_WHAT THE TASK ASKS:_
Locate each line in the listing below that contains the word "American" and copy those lines.

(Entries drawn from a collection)
↓↓↓

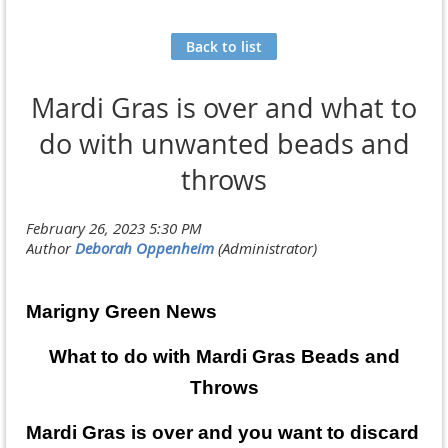
Back to list
Mardi Gras is over and what to
do with unwanted beads and
throws
Marigny Green News
What to do with Mardi Gras Beads and
Throws
Mardi Gras is over and you want to discard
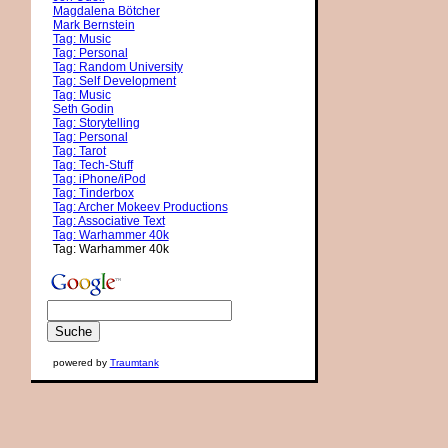
Magdalena Bötcher
Mark Bernstein
Tag: Music
Tag: Personal
Tag: Random University
Tag: Self Development
Tag: Music
Seth Godin
Tag: Storytelling
Tag: Personal
Tag: Tarot
Tag: Tech-Stuff
Tag: iPhone/iPod
Tag: Tinderbox
Tag: Archer Mokeev Productions
Tag: Associative Text
Tag: Warhammer 40k
Tag: Warhammer 40k
powered by
Traumtank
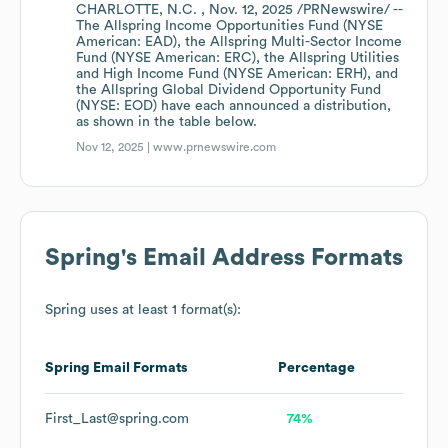
CHARLOTTE, N.C. , Nov. 12, 2025 /PRNewswire/ --
The Allspring Income Opportunities Fund (NYSE
American: EAD), the Allspring Multi-Sector Income
Fund (NYSE American: ERC), the Allspring Utilities
and High Income Fund (NYSE American: ERH), and
the Allspring Global Dividend Opportunity Fund
(NYSE: EOD) have each announced a distribution,
as shown in the table below.
Nov 12, 2025 |
www.prnewswire.com
Spring
's Email Address Formats
Spring
uses at least 1 format(s):
Spring
Email Formats
Percentage
First_Last@spring.com
74%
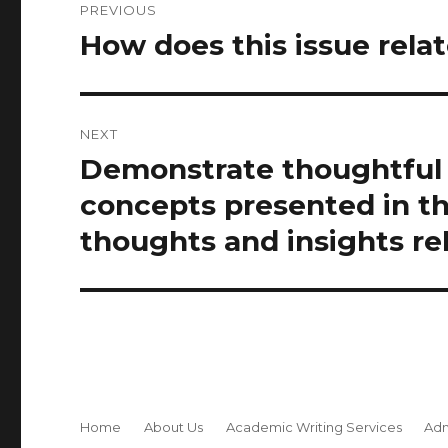
PREVIOUS
navigation
How does this issue rela
Previous
post:
NEXT
Demonstrate thoughtful 
Next
post:
concepts presented in t
thoughts and insights rela
Home
About Us
Academic Writing Services
Adm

↑↑↑

_WORKED SOLUTION:_
American: EAD), the Allspring Multi-Sector Income
Fund (NYSE American: ERC), the Allspring Utilities
and High Income Fund (NYSE American: ERH), and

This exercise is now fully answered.